WhatsApp has filed a lawsuit in the Delhi High Court against Indian government seeking to block new regulations forced on the companies over privacy concerns.
The lawsuit, filed by WhatsApp in the Delhi High Court, seeks to block enforceability of the new IT guidelines laid down by the Ministry of Electronics & Information Technology (MEITy).
The rule which is opposed by the social media giant requires the companies to identify the “first originator of information” whenever authorities demand it. The company termed this rule as violation of privacy rights in India’s constitution.
“Requiring messaging apps to ‘trace’ chats is the equivalent of asking us to keep a fingerprint of every single message sent on WhatsApp, which would break end-to-end encryption and fundamentally undermines people’s right to privacy,” WhatsApp said in a statement today.

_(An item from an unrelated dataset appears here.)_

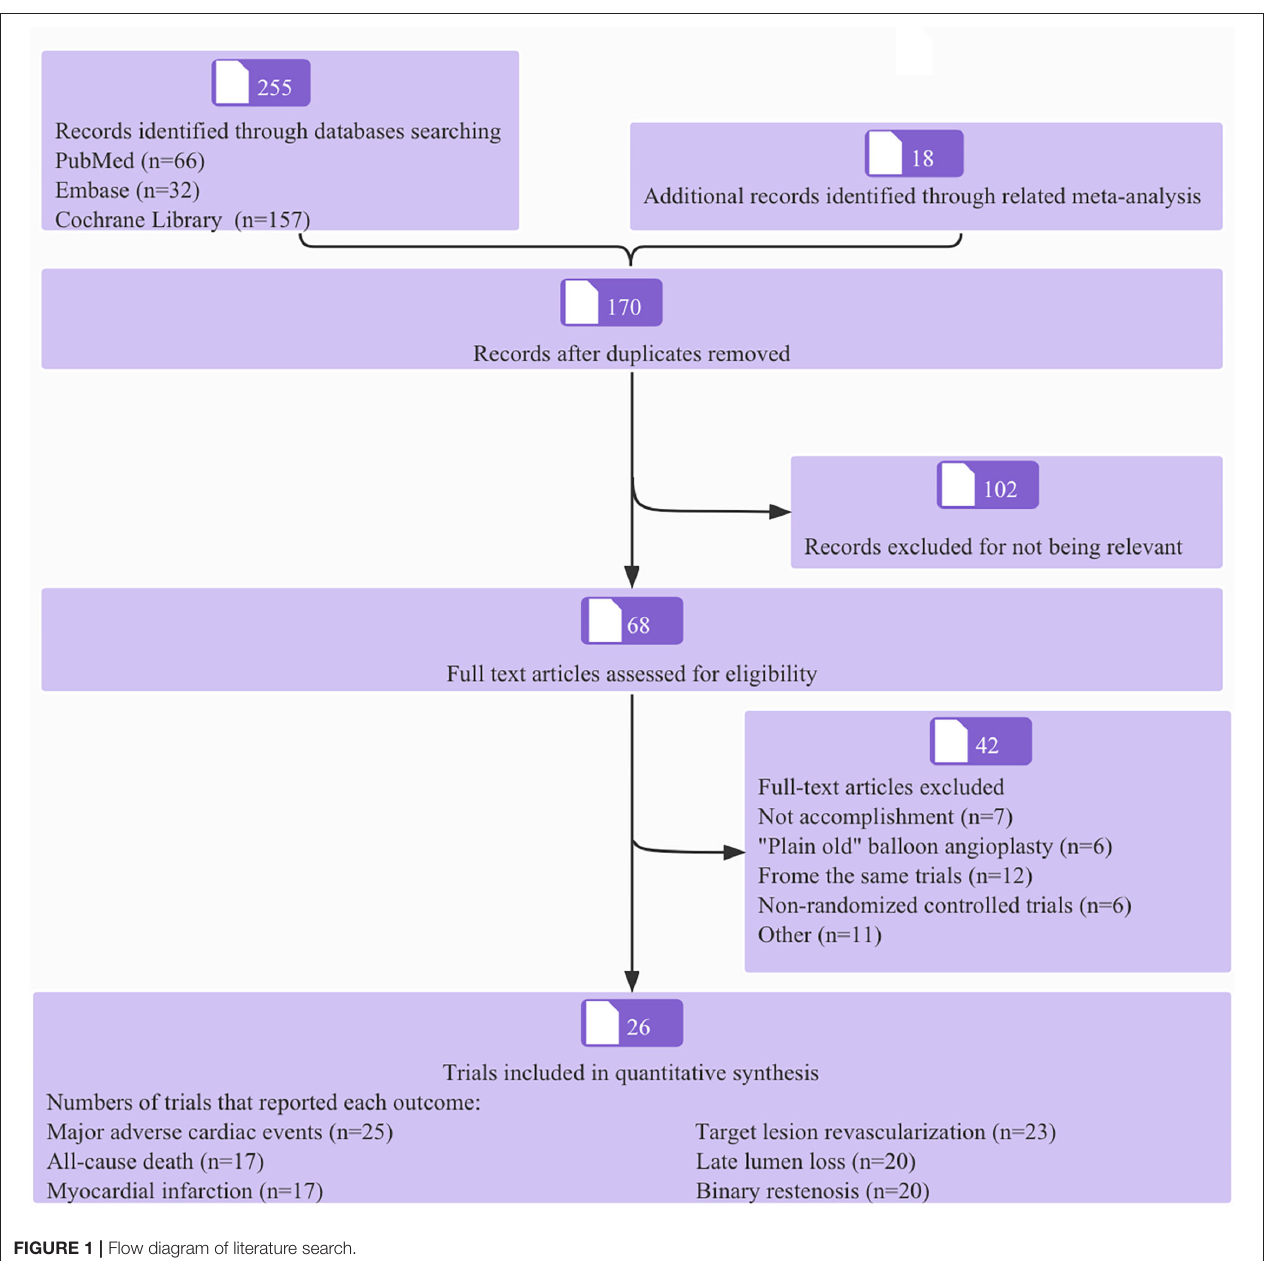
FIGURE 1 | Flow diagram of literature search.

“We have consistently joined civil society and experts around the world in opposing requirements that would violate the privacy of our users. In the meantime, we will also continue to engage with the government of India on practical solutions aimed at keeping people safe, including responding to valid legal requests for the information available to us,” said a spokesperson of Facebook.
WhatsApp has more than 400 million users in India, which will be directly affected if the app gets banned. Even though with the last privacy update which saddened the people and masses tried to shift platforms.
Even that could not make a huge dent in the user base.